_Exercise objective_.
Please find the lines in the entries below that contain the word "historiador", and copy each one.

================

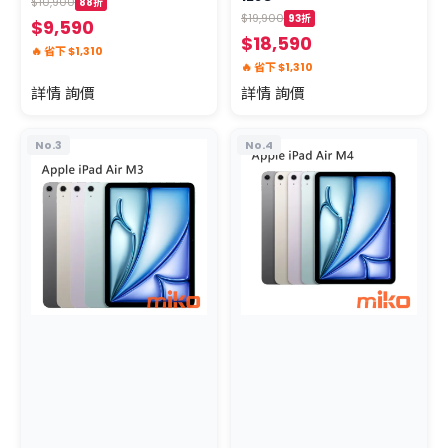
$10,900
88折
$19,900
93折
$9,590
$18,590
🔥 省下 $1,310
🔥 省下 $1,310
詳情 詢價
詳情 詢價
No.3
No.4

================

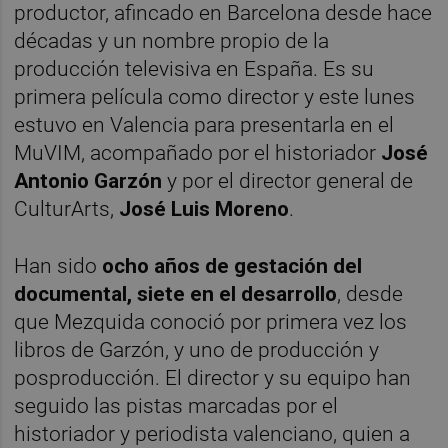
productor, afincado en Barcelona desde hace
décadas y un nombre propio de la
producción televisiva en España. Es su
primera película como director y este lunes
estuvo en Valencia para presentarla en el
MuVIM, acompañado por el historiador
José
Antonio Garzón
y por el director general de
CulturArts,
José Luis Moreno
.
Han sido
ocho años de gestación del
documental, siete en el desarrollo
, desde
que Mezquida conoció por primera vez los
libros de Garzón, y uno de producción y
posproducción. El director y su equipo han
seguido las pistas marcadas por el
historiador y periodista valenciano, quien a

================

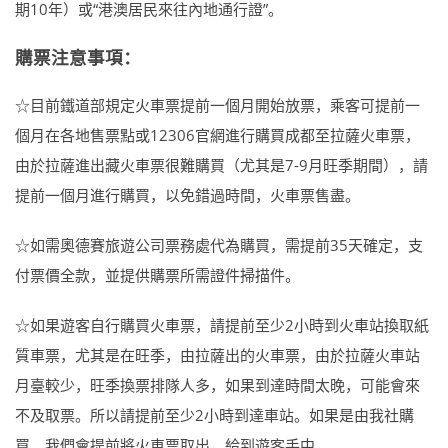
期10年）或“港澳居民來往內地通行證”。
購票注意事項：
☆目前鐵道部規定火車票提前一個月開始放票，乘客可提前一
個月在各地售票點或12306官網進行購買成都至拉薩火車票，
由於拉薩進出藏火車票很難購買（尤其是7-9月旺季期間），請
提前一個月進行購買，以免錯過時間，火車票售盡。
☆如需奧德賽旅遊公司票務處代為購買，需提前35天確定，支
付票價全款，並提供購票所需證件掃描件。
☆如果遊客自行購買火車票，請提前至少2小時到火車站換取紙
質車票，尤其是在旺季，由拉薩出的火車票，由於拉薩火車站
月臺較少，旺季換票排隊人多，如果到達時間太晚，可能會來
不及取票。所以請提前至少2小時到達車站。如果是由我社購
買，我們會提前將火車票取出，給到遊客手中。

================

_Completed exercise_.
MuVIM, acompañado por el historiador
historiador y periodista valenciano, quien a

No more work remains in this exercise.